NIH Issues Bethesda Declaration Against Political Cuts

In a rare collective action, over 300 researchers from the National Institutes of Health (NIH) have published the Bethesda Declaration. Modeled explicitly after Director Jay Bhattacharya’s controversial Great Barrington Declaration, this letter rebukes politically driven budget cuts and policy changes that threaten U.S. and global biomedical research.
Background and Context
Since January 2025, the Trump administration has terminated 2,100 NIH grants—totaling approximately $9.5 billion—and $2.6 billion in contracts. These moves coincide with layoffs of critical NIH program officers and contract managers who administer peer review and maintain high-performance computing (HPC) clusters used for genomics and AI-driven drug discovery.
The Bethesda Declaration: Key Points
- Politicization of Science — Researchers cite deep, politically motivated cuts that override peer-review priorities.
- Disruption of Global Collaboration — Projects in multi-omics, vaccine research, and pandemic preparedness have stalled as international partners withdraw or lose funding commitments.
- Undermining Review Processes — Termination of scientific review panels in the Center for Scientific Review (CSR) has delayed funding decisions by up to 30 percent.

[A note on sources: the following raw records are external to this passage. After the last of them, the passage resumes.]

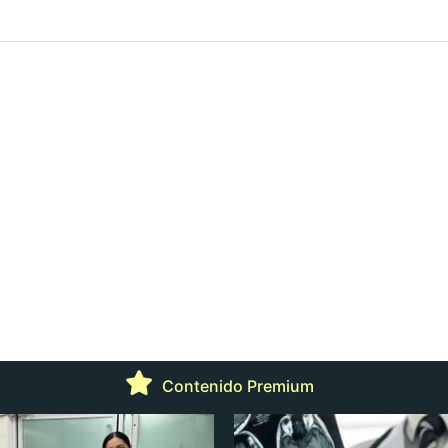
Contenido Premium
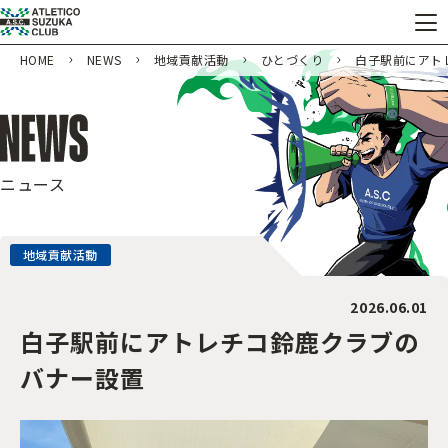
HOME
NEWS
地域貢献活動
ひとづくり
白子駅前にアト
ニュース
地域貢献活動
2026.06.01
白子駅前にアトレチコ鈴鹿クラブの
バナー設置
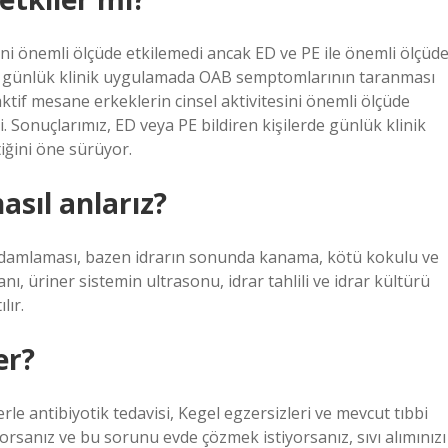
sini önemli ölçüde etkilemedi ancak ED ve PE ile önemli ölçüd
lerde günlük klinik uygulamada OAB semptomlarının taranması
ktif mesane erkeklerin cinsel aktivitesini önemli ölçüde
i. Sonuçlarımız, ED veya PE bildiren kişilerde günlük klinik
ğini öne sürüyor.
sıl anlarız?
ar damlaması, bazen idrarın sonunda kanama, kötü kokulu ve
nı, üriner sistemin ultrasonu, idrar tahlili ve idrar kültürü
lır.
er?
le antibiyotik tedavisi, Kegel egzersizleri ve mevcut tıbbi
orsanız ve bu sorunu evde çözmek istiyorsanız, sıvı alımınızı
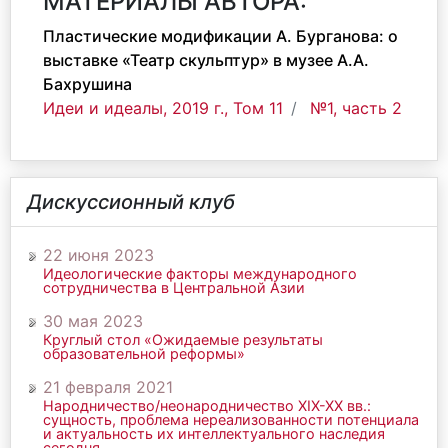
МАТЕРИАЛЫ АВТОРА:
Пластические модификации А. Бурганова: о
выставке «Театр скульптур» в музее А.А.
Бахрушина
Идеи и идеалы, 2019 г., Том 11
№1, часть 2
Дискуссионный клуб
22 июня 2023
Идеологические факторы международного
сотрудничества в Центральной Азии
30 мая 2023
Круглый стол «Ожидаемые результаты
образовательной реформы»
21 февраля 2021
Народничество/неонародничество ХIХ-ХХ вв.:
сущность, проблема нереализованности потенциала
и актуальность их интеллектуального наследия
сегодня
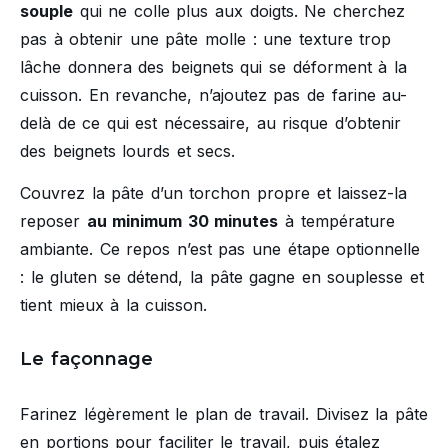
souple
qui ne colle plus aux doigts. Ne cherchez
pas à obtenir une pâte molle : une texture trop
lâche donnera des beignets qui se déforment à la
cuisson. En revanche, n’ajoutez pas de farine au-
delà de ce qui est nécessaire, au risque d’obtenir
des beignets lourds et secs.
Couvrez la pâte d’un torchon propre et laissez-la
reposer
au minimum 30 minutes
à température
ambiante. Ce repos n’est pas une étape optionnelle
: le gluten se détend, la pâte gagne en souplesse et
tient mieux à la cuisson.
Le façonnage
Farinez légèrement le plan de travail. Divisez la pâte
en portions pour faciliter le travail, puis étalez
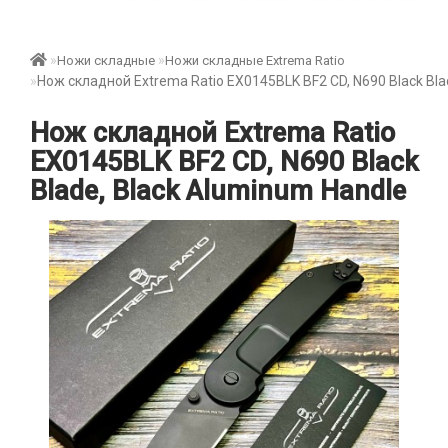
Ножи складные
Ножи складные Extrema Ratio
Нож складной Extrema Ratio EX0145BLK BF2 CD, N690 Black Bla
Нож складной Extrema Ratio
EX0145BLK BF2 CD, N690 Black
Blade, Black Aluminum Handle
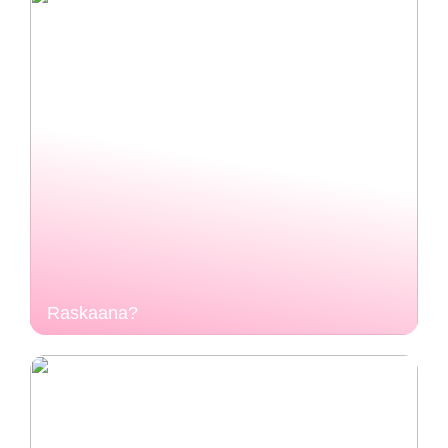
Raskaana?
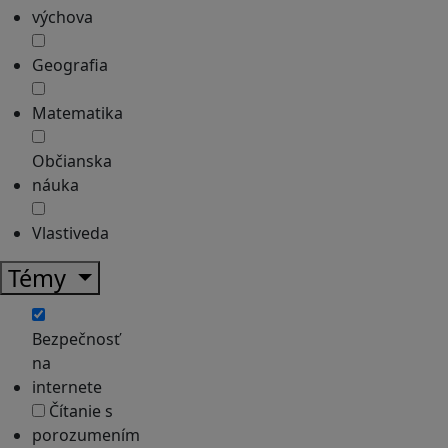
výchova
Geografia
Matematika
Občianska
náuka
Vlastiveda
Témy
Bezpečnosť
na
internete
Čítanie s
porozumením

- Staff Layoffs — More than 150 program officers and grants management specialists have departed, jeopardizing continuity in long-term cohort studies and clinical trial oversight.
Data on Funding Cuts
Analysis of NIH internal dashboards shows that the success rate for R01-equivalent grants has fallen from 21% to 14% since early 2025. Simultaneously, HPC utilization on NIH’s in-house Cray supercomputers and cloud allocations (AWS, Azure) has dropped by 20%, as computational biology centers scramble to reallocate resources.
Implications for Biomedical Research
- Clinical Trials Halted: Over a dozen Phase II oncology trials have paused enrollment due to contract cancellations.
- AI/ML Delays: Machine learning pipelines for imaging and phenotype prediction face stalled preprocessing on NIH Data Commons, impacting over 500 active projects.
- Resource Reprovisioning: Cloud credits awarded under the NIH STRIDES Initiative may go unused as administrative staff departures delay grant amendments.
Expert Opinions and Reactions
We are compelled to speak up when leadership prioritizes political momentum over human safety and faithful stewardship of public resources.
‘Standing up in this way is a risk, but I am much more worried about the risks of not speaking up,’ said Jenna Norton, program officer at NIDDK.
Former NIH Director Jeremy Berg and over a dozen Nobel laureates have also voiced support, emphasizing that sustained funding underpins breakthroughs in genomics, immunology, and neurodegeneration.
Deeper Analysis
Impact on Computational Biology Infrastructure
The NIH runs two major HPC centers delivering over 15 petaflops of sustained performance. Layoffs have cut operations staff by 25%, stretching maintenance schedules. Computational genomics pipelines now face queue backlogs of 48 hours, up from 12 hours in late 2024.
Peer Review Process Under Strain
The CSR’s Integrated Review Groups (IRGs) rely on subject-matter experts to score applications on a scale of 1.0 to 9.0. With fewer officers to manage panels and recruit reviewers, average turnaround for summary statements has lengthened from 98 to 130 days.
Global Collaboration and Data Sharing
International repositories such as GenBank and GISAID depend on NIH funding for curation and API access. Deferred budgets have forced temporary API throttling, affecting real-time data sharing for pathogen surveillance and meta-analyses.
Looking Ahead: Senate Hearing and 2026 Budget
On June 11, NIH Director Bhattacharya will testify before the Senate Appropriations Committee regarding the proposed 2026 budget, which calls for a 40% reduction from the agency’s $48 billion appropriation. Senators from both parties have signaled bipartisan concern over potential impacts on pandemic readiness and emerging technologies.
Conclusion
The Bethesda Declaration represents a pivotal moment for scientific self-advocacy within federal agencies. Researchers warn that without immediate course correction, the downturn in funding and staff expertise could set back U.S. biomedical innovation by years, if not decades.